(Source document):
+-------+
# Life is good in the North Country



## John_M (Mar 14, 2009)

There are no photos because I do not have a digital camera. However, I hope the topic is appropriate in this forum. 

Spring is coming quickly to upstate New York. Here is what I saw yesterday: My first two bluebirds of the spring; about 50 turkeys wandering through my blueberry plants and six of the toms were in full display-magnificent; this morning, twelve white tail deer entered my blueberry patch and only ten came out. I was watching the whole time and I do not know where the other two went (I know what some of you are thinking, but I no longer hunt); robins have been around for quite a while; crows are picking up grasses for nesting. The Canadian geese arrived this morning and as usual, one pair wants my pond, the brook and all surrounding waters for their own. They made a heck of a ruckus chasing off any and all others that also wanted the open water. They manage to get this whole territory thing figured out each year and within a week or so all should return to normal. I wonder if the dominant pair is the same one that has been raising a clutch of goslings here for the last 4 years; Snapping turtles are now seen wandering around looking for a little more excitement in their watery lives. Will see my first woodchuck in the next couple of days. I hope they stay in the hedgerows. Rabbits and pheasants have been around all winter and the rabbits seem to have really gotten into the hurry-up-and-mate activities. Two of them have been chasing each other all morning and I am not able to tell which gender is the chaser and which is the chasee (new word). If I had to guess, I would guess the female is the chaser (Oh boy, am I going to get beat up now). 

This week I will make a couple of houses for bluebirds and screech owls, hoping I can encourage them to stay for a while. 

In about 6 weeks the black flies (flying teeth) arrive and hang around for about three weeks. I wish I could do something to shorten their stay. 

Back in January we in the north country knew this day would arrive someday. It is now here.

Best Wishes, 

John_M


----------



## PapaDave (Mar 14, 2009)

Not much in the way of normal springtime wildlife sightings, but the temps are FINALLY starting to stay in the 30's during the day! WOOHOO!
Forecast through the next 9-10 days is for at least 30 degrees, so the snow should start receding. Then the mud starts. Then come the skeeters. Dang, this is starting to take a turn for the worse. Guess I'll grab another cup 'o coffee and chill (no pun).
I did see 5 deer in my property across the road a few days ago, but I see tracks all winter. The gaggle (is that the right term?) of turkeys we have should be strolling through any old time now. Lady down the road feeds 'em, so they stay down there most of the time.
Dave


----------



## ashpanannie (Mar 24, 2009)
+-------+
(Exercise instructions): Rewrite the North Country thread from "Not much in" down to "(Mar 24, 2009)", putting "mosquitoes" wherever "skeeters" appears.

(Records):
+-------+
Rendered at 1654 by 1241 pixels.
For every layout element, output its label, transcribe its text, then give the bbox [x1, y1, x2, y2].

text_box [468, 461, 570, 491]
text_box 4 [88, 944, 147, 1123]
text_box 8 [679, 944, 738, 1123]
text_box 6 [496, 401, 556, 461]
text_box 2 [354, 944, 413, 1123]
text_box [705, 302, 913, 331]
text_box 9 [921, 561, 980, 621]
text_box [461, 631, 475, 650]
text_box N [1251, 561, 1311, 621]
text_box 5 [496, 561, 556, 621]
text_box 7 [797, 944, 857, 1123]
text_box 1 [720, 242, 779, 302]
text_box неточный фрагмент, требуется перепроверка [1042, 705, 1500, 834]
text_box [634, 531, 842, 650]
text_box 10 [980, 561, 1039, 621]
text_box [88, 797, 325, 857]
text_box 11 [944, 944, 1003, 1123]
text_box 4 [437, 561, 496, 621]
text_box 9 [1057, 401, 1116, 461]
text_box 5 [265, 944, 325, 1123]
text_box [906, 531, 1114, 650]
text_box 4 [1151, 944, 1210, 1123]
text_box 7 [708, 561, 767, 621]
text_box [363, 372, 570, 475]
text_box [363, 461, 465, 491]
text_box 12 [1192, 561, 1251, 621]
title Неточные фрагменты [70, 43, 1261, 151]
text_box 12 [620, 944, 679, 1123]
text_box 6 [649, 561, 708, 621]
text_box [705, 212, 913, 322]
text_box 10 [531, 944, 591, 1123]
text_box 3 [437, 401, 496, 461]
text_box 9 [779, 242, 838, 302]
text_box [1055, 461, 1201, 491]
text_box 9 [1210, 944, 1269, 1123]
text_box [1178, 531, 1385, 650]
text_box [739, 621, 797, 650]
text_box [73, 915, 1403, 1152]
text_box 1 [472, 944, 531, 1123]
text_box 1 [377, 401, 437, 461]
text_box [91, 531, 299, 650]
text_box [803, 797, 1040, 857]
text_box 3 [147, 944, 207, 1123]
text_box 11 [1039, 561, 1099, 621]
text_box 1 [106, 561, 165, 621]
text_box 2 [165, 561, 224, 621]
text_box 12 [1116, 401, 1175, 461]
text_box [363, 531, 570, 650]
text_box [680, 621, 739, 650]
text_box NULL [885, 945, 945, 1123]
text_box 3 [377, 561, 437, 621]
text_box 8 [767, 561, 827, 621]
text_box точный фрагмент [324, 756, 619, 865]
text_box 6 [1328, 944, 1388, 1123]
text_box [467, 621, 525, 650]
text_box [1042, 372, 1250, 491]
+-------+
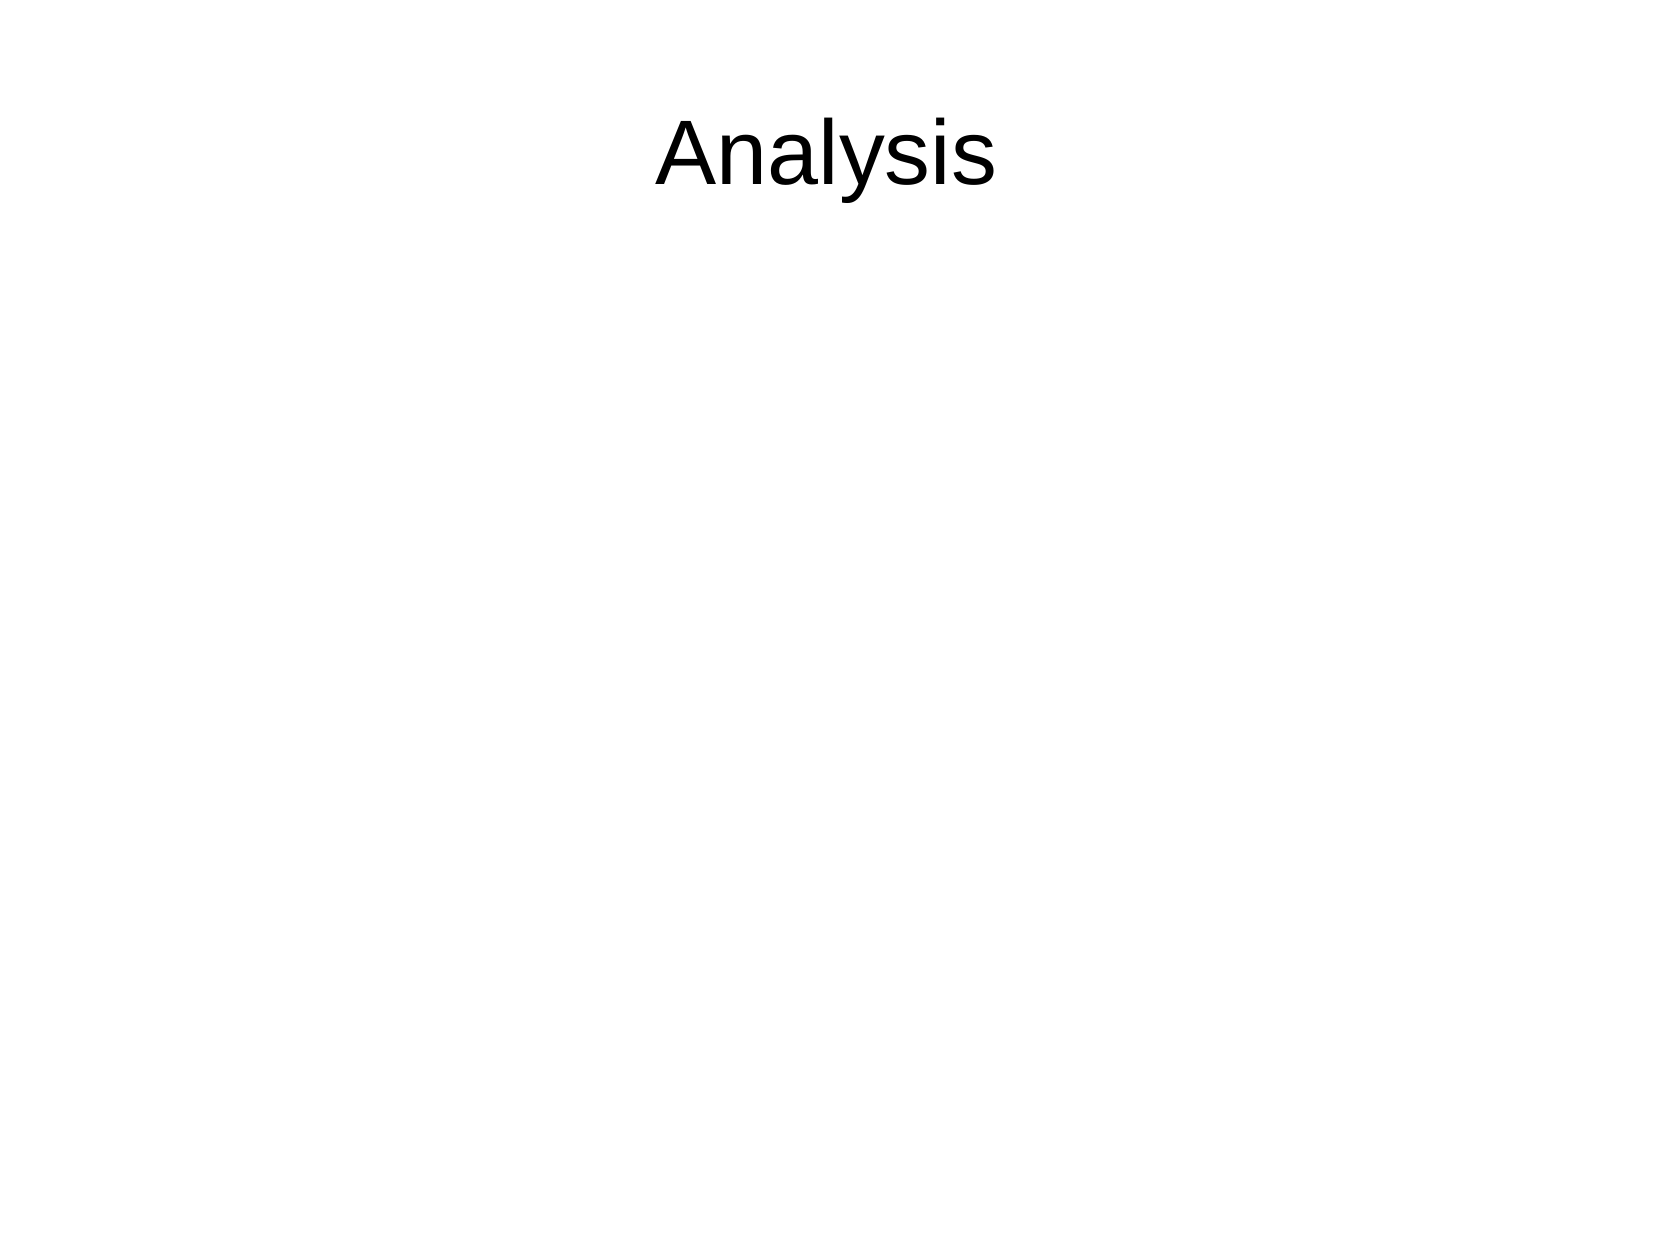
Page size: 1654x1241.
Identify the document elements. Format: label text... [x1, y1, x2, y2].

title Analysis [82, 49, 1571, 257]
+-------+
(Full response):
Not much in the way of normal springtime wildlife sightings, but the temps are FINALLY starting to stay in the 30's during the day! WOOHOO!
Forecast through the next 9-10 days is for at least 30 degrees, so the snow should start receding. Then the mud starts. Then come the mosquitoes. Dang, this is starting to take a turn for the worse. Guess I'll grab another cup 'o coffee and chill (no pun).
I did see 5 deer in my property across the road a few days ago, but I see tracks all winter. The gaggle (is that the right term?) of turkeys we have should be strolling through any old time now. Lady down the road feeds 'em, so they stay down there most of the time.
Dave


----------



## ashpanannie (Mar 24, 2009)